Purely from a performance standpoint, five years on and the GTX 1080 Ti is still going strong. Maybe if you snapped one up for $700 back in 2017 because you demanded the best, there's a good chance you've since moved on. Probably not to Turing, as the RTX 2080 / 2070 Super delivered a similar level of performance for similar money, but we recon many would have been tempted by Ampere, should they have been lucky enough in the last 2 years to find an RTX 3080 at or near the MSRP.
Upon release, the RTX 3080 was almost 60% faster than the GTX 1080 Ti at 1440p and almost 80% faster at 4K, which is a massive upgrade for those holding out. As we've mentioned before though, right now we don't recommend buying a high-end GPU with next gen models just around the corner.
As we just saw, the GTX 1080 Ti is comparable to the RTX 3060 in terms of performance, and given the mid-range Ampere GPU retails for around $380 right now, the GTX 1080 Ti was 84% more expensive, though keep in mind the 3060 is meant to cost $330.

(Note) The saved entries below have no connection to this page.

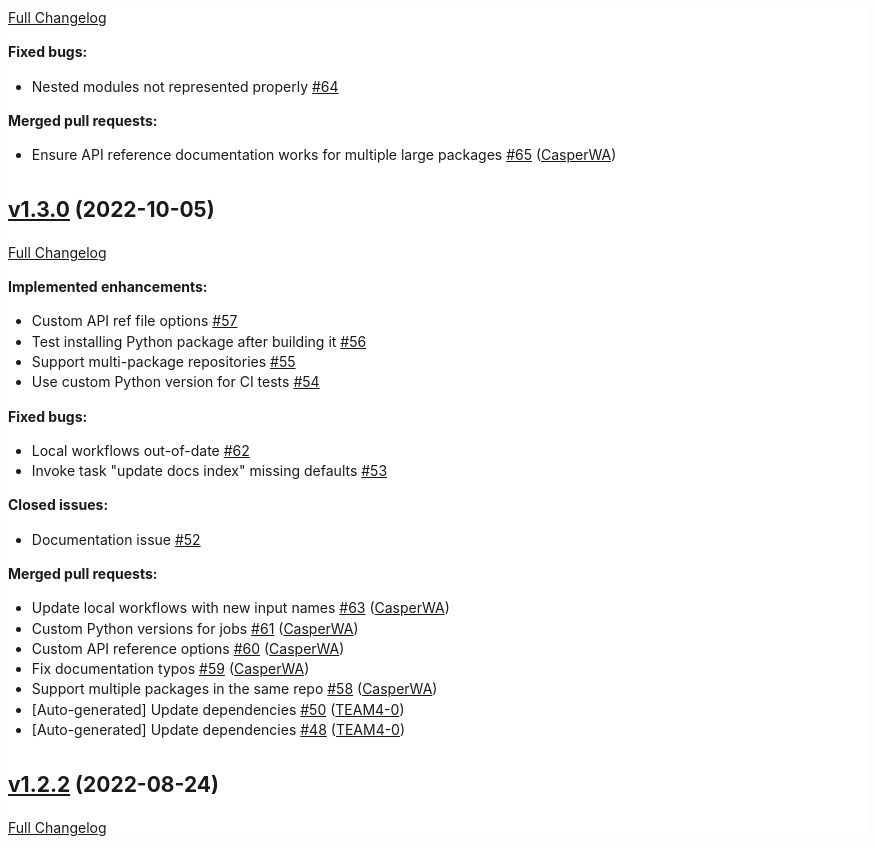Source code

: [Full Changelog](https://github.com/SINTEF/ci-cd/compare/v1.3.0...v1.3.1)

**Fixed bugs:**

- Nested modules not represented properly [\#64](https://github.com/SINTEF/ci-cd/issues/64)

**Merged pull requests:**

- Ensure API reference documentation works for multiple large packages [\#65](https://github.com/SINTEF/ci-cd/pull/65) ([CasperWA](https://github.com/CasperWA))

## [v1.3.0](https://github.com/SINTEF/ci-cd/tree/v1.3.0) (2022-10-05)

[Full Changelog](https://github.com/SINTEF/ci-cd/compare/v1.2.2...v1.3.0)

**Implemented enhancements:**

- Custom API ref file options [\#57](https://github.com/SINTEF/ci-cd/issues/57)
- Test installing Python package after building it [\#56](https://github.com/SINTEF/ci-cd/issues/56)
- Support multi-package repositories [\#55](https://github.com/SINTEF/ci-cd/issues/55)
- Use custom Python version for CI tests [\#54](https://github.com/SINTEF/ci-cd/issues/54)

**Fixed bugs:**

- Local workflows out-of-date [\#62](https://github.com/SINTEF/ci-cd/issues/62)
- Invoke task "update docs index" missing defaults [\#53](https://github.com/SINTEF/ci-cd/issues/53)

**Closed issues:**

- Documentation issue [\#52](https://github.com/SINTEF/ci-cd/issues/52)

**Merged pull requests:**

- Update local workflows with new input names [\#63](https://github.com/SINTEF/ci-cd/pull/63) ([CasperWA](https://github.com/CasperWA))
- Custom Python versions for jobs [\#61](https://github.com/SINTEF/ci-cd/pull/61) ([CasperWA](https://github.com/CasperWA))
- Custom API reference options [\#60](https://github.com/SINTEF/ci-cd/pull/60) ([CasperWA](https://github.com/CasperWA))
- Fix documentation typos [\#59](https://github.com/SINTEF/ci-cd/pull/59) ([CasperWA](https://github.com/CasperWA))
- Support multiple packages in the same repo [\#58](https://github.com/SINTEF/ci-cd/pull/58) ([CasperWA](https://github.com/CasperWA))
- \[Auto-generated\] Update dependencies [\#50](https://github.com/SINTEF/ci-cd/pull/50) ([TEAM4-0](https://github.com/TEAM4-0))
- \[Auto-generated\] Update dependencies [\#48](https://github.com/SINTEF/ci-cd/pull/48) ([TEAM4-0](https://github.com/TEAM4-0))

## [v1.2.2](https://github.com/SINTEF/ci-cd/tree/v1.2.2) (2022-08-24)

[Full Changelog](https://github.com/SINTEF/ci-cd/compare/v1.2.1...v1.2.2)
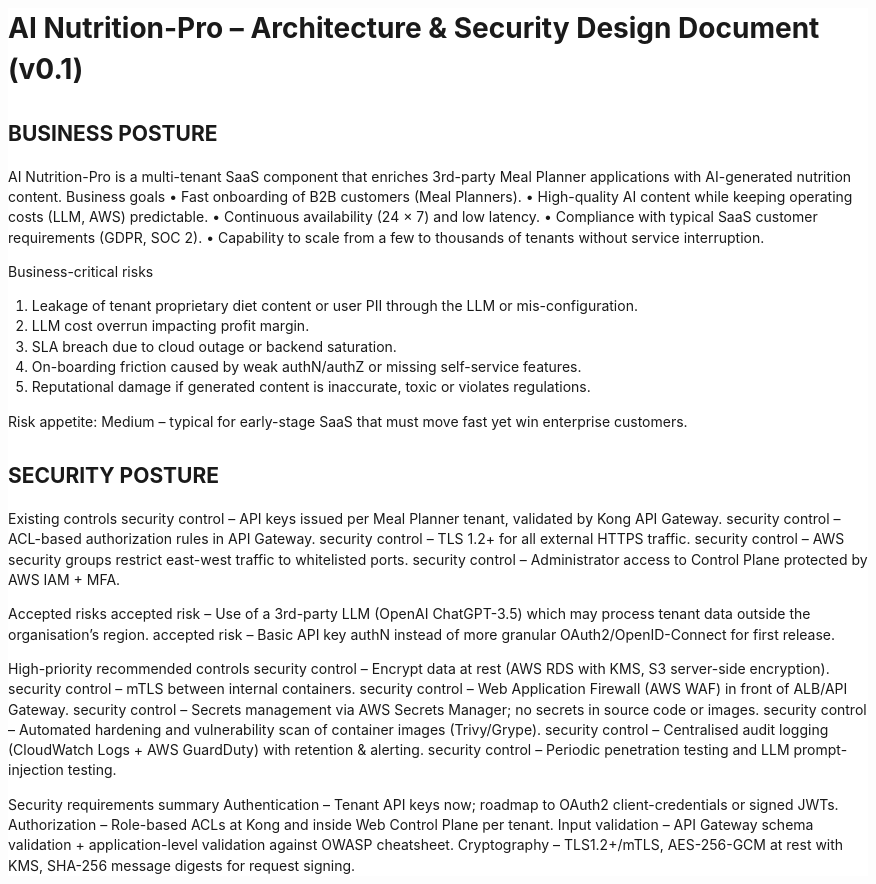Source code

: # AI Nutrition-Pro – Architecture & Security Design Document (v0.1)

## BUSINESS POSTURE
AI Nutrition-Pro is a multi-tenant SaaS component that enriches 3rd-party Meal Planner applications with AI-generated nutrition content.
Business goals
• Fast onboarding of B2B customers (Meal Planners).
• High-quality AI content while keeping operating costs (LLM, AWS) predictable.
• Continuous availability (24 × 7) and low latency.
• Compliance with typical SaaS customer requirements (GDPR, SOC 2).
• Capability to scale from a few to thousands of tenants without service interruption.

Business-critical risks
1. Leakage of tenant proprietary diet content or user PII through the LLM or mis-configuration.
2. LLM cost overrun impacting profit margin.
3. SLA breach due to cloud outage or backend saturation.
4. On-boarding friction caused by weak authN/authZ or missing self-service features.
5. Reputational damage if generated content is inaccurate, toxic or violates regulations.

Risk appetite: Medium – typical for early-stage SaaS that must move fast yet win enterprise customers.

## SECURITY POSTURE
Existing controls
security control – API keys issued per Meal Planner tenant, validated by Kong API Gateway.
security control – ACL-based authorization rules in API Gateway.
security control – TLS 1.2+ for all external HTTPS traffic.
security control – AWS security groups restrict east-west traffic to whitelisted ports.
security control – Administrator access to Control Plane protected by AWS IAM + MFA.

Accepted risks
accepted risk – Use of a 3rd-party LLM (OpenAI ChatGPT-3.5) which may process tenant data outside the organisation’s region.
accepted risk – Basic API key authN instead of more granular OAuth2/OpenID-Connect for first release.

High-priority recommended controls
security control – Encrypt data at rest (AWS RDS with KMS, S3 server-side encryption).
security control – mTLS between internal containers.
security control – Web Application Firewall (AWS WAF) in front of ALB/API Gateway.
security control – Secrets management via AWS Secrets Manager; no secrets in source code or images.
security control – Automated hardening and vulnerability scan of container images (Trivy/Grype).
security control – Centralised audit logging (CloudWatch Logs + AWS GuardDuty) with retention & alerting.
security control – Periodic penetration testing and LLM prompt-injection testing.

Security requirements summary
Authentication – Tenant API keys now; roadmap to OAuth2 client-credentials or signed JWTs.
Authorization – Role-based ACLs at Kong and inside Web Control Plane per tenant.
Input validation – API Gateway schema validation + application-level validation against OWASP cheatsheet.
Cryptography – TLS1.2+/mTLS, AES-256-GCM at rest with KMS, SHA-256 message digests for request signing.
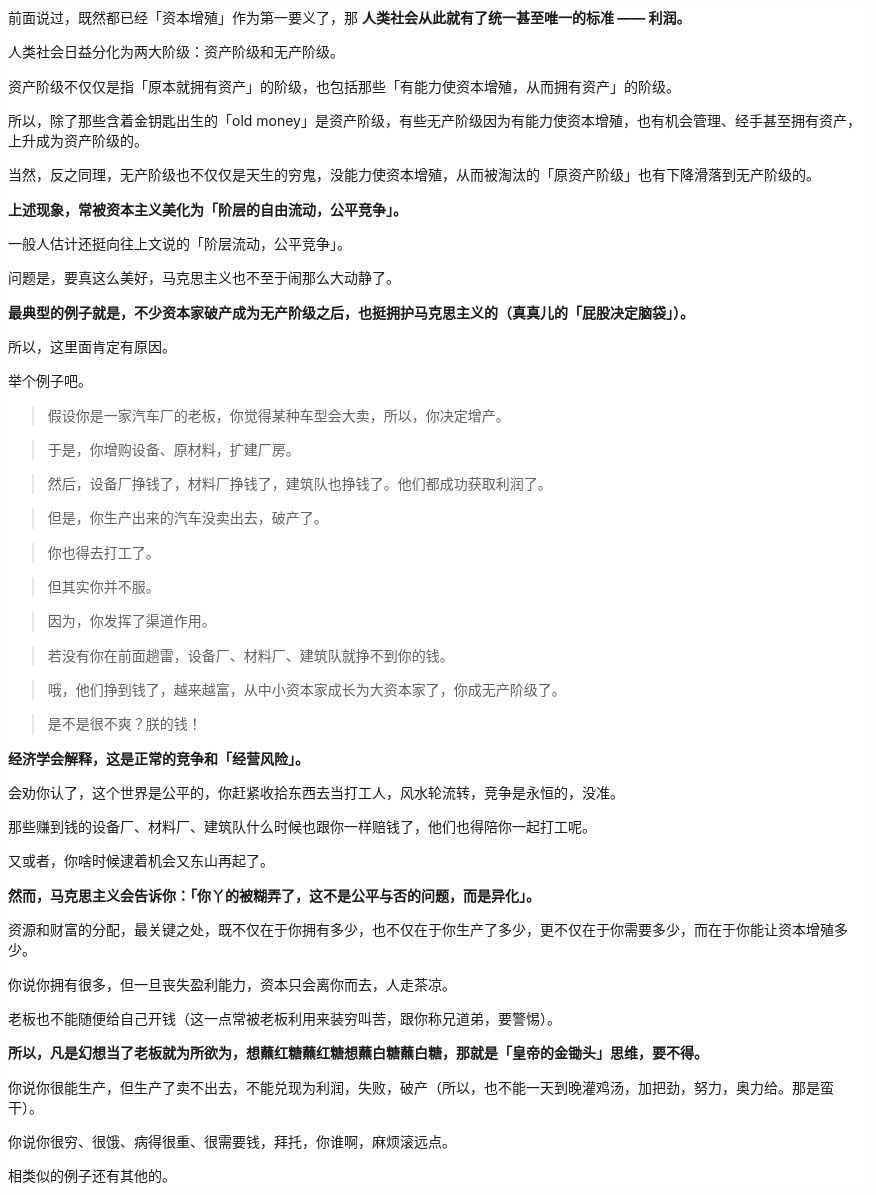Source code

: 前面说过，既然都已经「资本增殖」作为第一要义了，那 **人类社会从此就有了统一甚至唯一的标准 —— 利润。**&#x20;

人类社会日益分化为两大阶级：资产阶级和无产阶级。

资产阶级不仅仅是指「原本就拥有资产」的阶级，也包括那些「有能力使资本增殖，从而拥有资产」的阶级。

所以，除了那些含着金钥匙出生的「old money」是资产阶级，有些无产阶级因为有能力使资本增殖，也有机会管理、经手甚至拥有资产，上升成为资产阶级的。

当然，反之同理，无产阶级也不仅仅是天生的穷鬼，没能力使资本增殖，从而被淘汰的「原资产阶级」也有下降滑落到无产阶级的。

&#x20;**上述现象，常被资本主义美化为「阶层的自由流动，公平竞争」。**&#x20;

一般人估计还挺向往上文说的「阶层流动，公平竞争」。

问题是，要真这么美好，马克思主义也不至于闹那么大动静了。

&#x20;**最典型的例子就是，不少资本家破产成为无产阶级之后，也挺拥护马克思主义的（真真儿的「屁股决定脑袋」）。**&#x20;

所以，这里面肯定有原因。

举个例子吧。

> 假设你是一家汽车厂的老板，你觉得某种车型会大卖，所以，你决定增产。

> 于是，你增购设备、原材料，扩建厂房。

> 然后，设备厂挣钱了，材料厂挣钱了，建筑队也挣钱了。他们都成功获取利润了。

> 但是，你生产出来的汽车没卖出去，破产了。

> 你也得去打工了。

> 但其实你并不服。

> 因为，你发挥了渠道作用。

> 若没有你在前面趟雷，设备厂、材料厂、建筑队就挣不到你的钱。

> 哦，他们挣到钱了，越来越富，从中小资本家成长为大资本家了，你成无产阶级了。

> 是不是很不爽？朕的钱！

&#x20;**经济学会解释，这是正常的竞争和「经营风险」。**&#x20;

会劝你认了，这个世界是公平的，你赶紧收拾东西去当打工人，风水轮流转，竞争是永恒的，没准。

那些赚到钱的设备厂、材料厂、建筑队什么时候也跟你一样赔钱了，他们也得陪你一起打工呢。

又或者，你啥时候逮着机会又东山再起了。

&#x20;**然而，马克思主义会告诉你：「你丫的被糊弄了，这不是公平与否的问题，而是异化」。**&#x20;

资源和财富的分配，最关键之处，既不仅在于你拥有多少，也不仅在于你生产了多少，更不仅在于你需要多少，而在于你能让资本增殖多少。

你说你拥有很多，但一旦丧失盈利能力，资本只会离你而去，人走茶凉。

老板也不能随便给自己开钱（这一点常被老板利用来装穷叫苦，跟你称兄道弟，要警惕）。

&#x20;**所以，凡是幻想当了老板就为所欲为，想蘸红糖蘸红糖想蘸白糖蘸白糖，那就是「皇帝的金锄头」思维，要不得。**&#x20;

你说你很能生产，但生产了卖不出去，不能兑现为利润，失败，破产（所以，也不能一天到晚灌鸡汤，加把劲，努力，奥力给。那是蛮干）。

你说你很穷、很饿、病得很重、很需要钱，拜托，你谁啊，麻烦滚远点。

相类似的例子还有其他的。
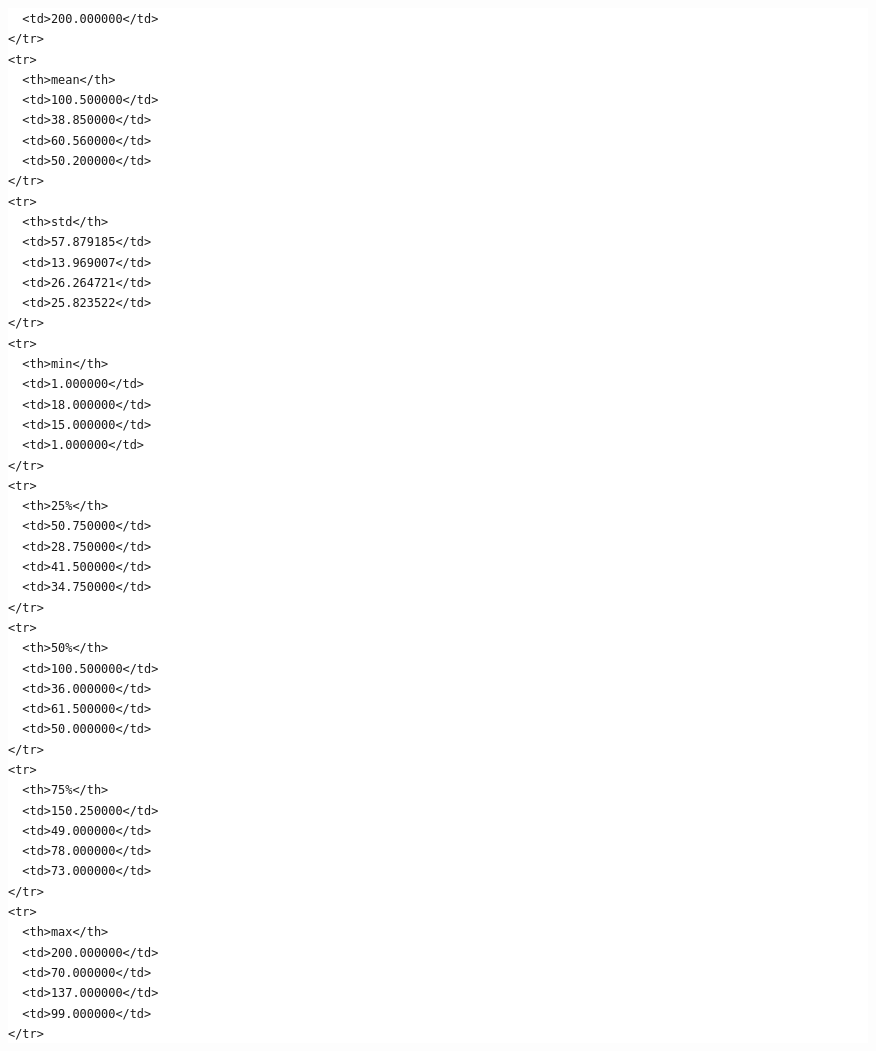      <td>200.000000</td>
    </tr>
    <tr>
      <th>mean</th>
      <td>100.500000</td>
      <td>38.850000</td>
      <td>60.560000</td>
      <td>50.200000</td>
    </tr>
    <tr>
      <th>std</th>
      <td>57.879185</td>
      <td>13.969007</td>
      <td>26.264721</td>
      <td>25.823522</td>
    </tr>
    <tr>
      <th>min</th>
      <td>1.000000</td>
      <td>18.000000</td>
      <td>15.000000</td>
      <td>1.000000</td>
    </tr>
    <tr>
      <th>25%</th>
      <td>50.750000</td>
      <td>28.750000</td>
      <td>41.500000</td>
      <td>34.750000</td>
    </tr>
    <tr>
      <th>50%</th>
      <td>100.500000</td>
      <td>36.000000</td>
      <td>61.500000</td>
      <td>50.000000</td>
    </tr>
    <tr>
      <th>75%</th>
      <td>150.250000</td>
      <td>49.000000</td>
      <td>78.000000</td>
      <td>73.000000</td>
    </tr>
    <tr>
      <th>max</th>
      <td>200.000000</td>
      <td>70.000000</td>
      <td>137.000000</td>
      <td>99.000000</td>
    </tr>
  </tbody>
</table>
</div>
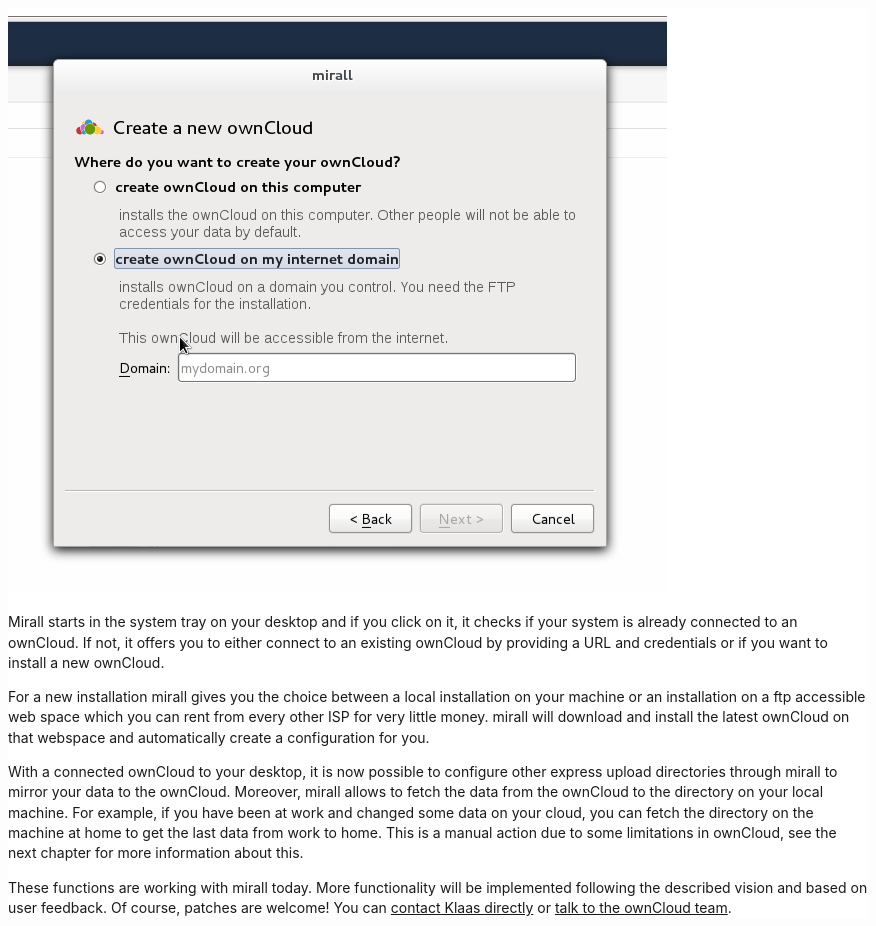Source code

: [![creating a new ownCloud](/wp-content/uploads/2011/11/creating-a-new-ownCloud.png)](http://news.opensuse.org/2011/12/20/opensuse-and-owncloud/creating-a-new-owncloud/)

Mirall starts in the system tray on your desktop and if you click on it, it checks if your system is already connected to an ownCloud. If not, it offers you to either connect to an existing ownCloud by providing a URL and credentials or if you want to install a new ownCloud.

For a new installation mirall gives you the choice between a local installation on your machine or an installation on a ftp accessible web space which you can rent from every other ISP for very little money. mirall will download and install the latest ownCloud on that webspace and automatically create a configuration for you.

With a connected ownCloud to your desktop, it is now possible to configure other express upload directories through mirall to mirror your data to the ownCloud. Moreover, mirall allows to fetch the data from the ownCloud to the directory on your local machine. For example, if you have been at work and changed some data on your cloud, you can fetch the directory on the machine at home to get the last data from work to home. This is a manual action due to some limitations in ownCloud, see the next chapter for more information about this.

These functions are working with mirall today. More functionality will be implemented following the described vision and based on user feedback. Of course, patches are welcome! You can [contact Klaas directly](http://en.opensuse.org/User:Kfreitag) or [talk to the ownCloud team](http://owncloud.org/contact/).

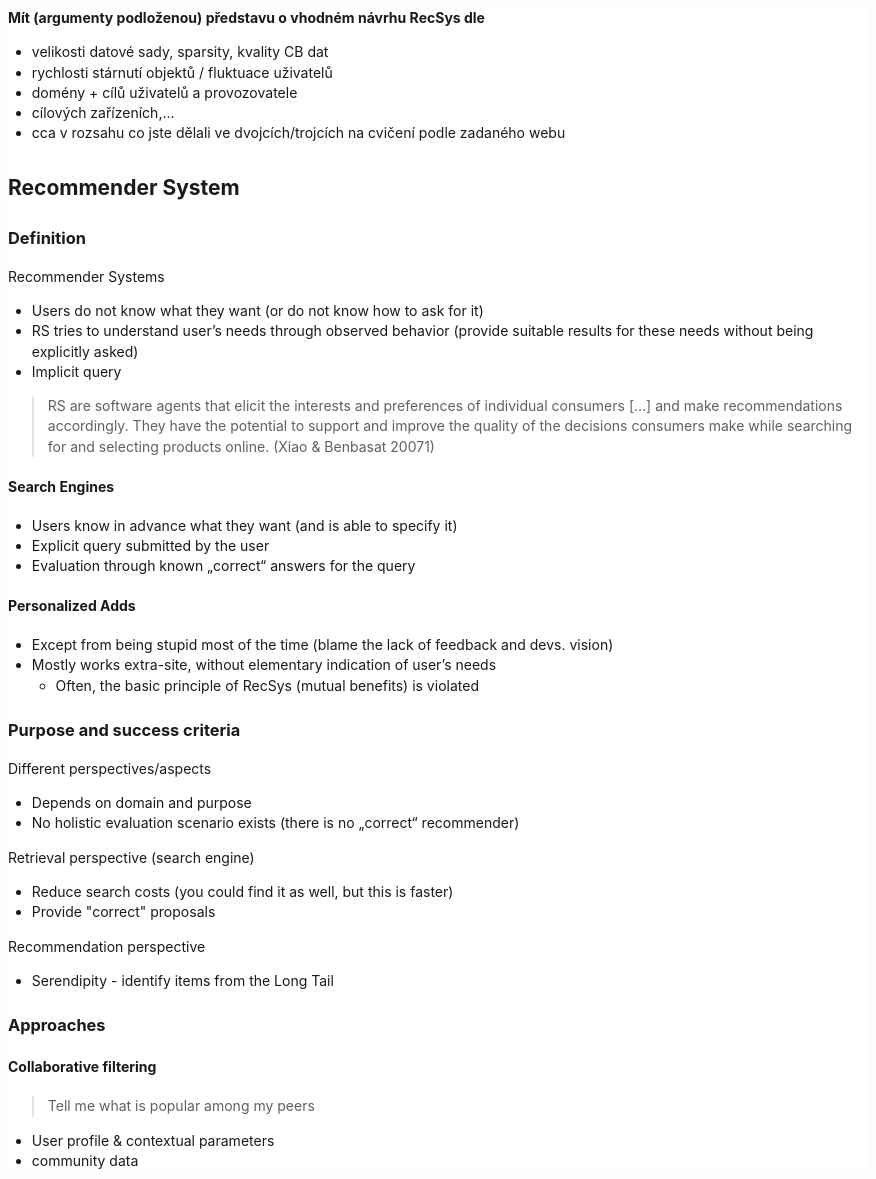 **Mít (argumenty podloženou) představu o vhodném návrhu RecSys dle**
 - velikosti datové sady, sparsity, kvality CB dat
 - rychlosti stárnutí objektů / fluktuace uživatelů
 - domény + cílů uživatelů a provozovatele
 - cílových zařízeních,...
 - cca v rozsahu co jste dělali ve dvojcích/trojcích na cvičení podle zadaného webu

## Recommender System

### **Definition**

Recommender Systems
 - Users do not know what they want (or do not know how to ask for it)
 - RS tries to understand user’s needs through observed behavior (provide suitable results for these needs without being explicitly asked)
 - Implicit query

> RS are software agents that elicit the interests and preferences of individual consumers […] and make recommendations accordingly. They have the potential to support and improve the quality of the decisions consumers make while searching for and selecting products online. (Xiao & Benbasat 20071)

#### Search Engines

 - Users know in advance what they want (and is able to specify it)
 - Explicit query submitted by the user
 - Evaluation through known „correct“ answers for the query


#### Personalized Adds
 - Except from being stupid most of the time (blame the lack of feedback and devs. vision)
 - Mostly works extra-site, without elementary indication of user’s needs
   - Often, the basic principle of RecSys (mutual benefits) is violated


### Purpose and success criteria

Different perspectives/aspects
 - Depends on domain and purpose
 - No holistic evaluation scenario exists (there is no „correct“ recommender)

Retrieval perspective (search engine)
 - Reduce search costs (you could find it as well, but this is faster)
 - Provide "correct" proposals

Recommendation perspective
 - Serendipity  - identify items from the Long Tail


### Approaches

#### Collaborative filtering

> Tell me what is popular among my peers

 - User profile & contextual parameters
 - community data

Not too bad in terms of GPU progress when you look at it that way. The Radeon 5700 XT which is also comparable to the RTX 3060 and GTX 1080 Ti in terms of performance sold for $400 back in 2019, so that's a bit of a buzzkill for the RTX 3060.
The Radeon RX 6600 XT is ~$40 less than the RTX 3060 and offers comparable performance, so our advice for the past few months has been to either hold out for next gen GPUs. If you're more of a budget shopper, snap up a Radeon 6600 non-XT for just $260. At that price, the XT version is a little over 30% more expensive and on average only delivers around 15% more performance, so the RX 6600 is the value king in our opinion.
It also means you're getting within 15% of the GTX 1080 Ti for under half of what you'd have paid back in 2017, which is not bad at all.
A few years after release, it's good to see the GTX 1080 Ti is still going strong. It is showing some signs of dropping off in newer titles, though performance remains acceptable. It's also nice to see how newer GPUs can deliver a similar level of performance for considerably less money. We always love to see that.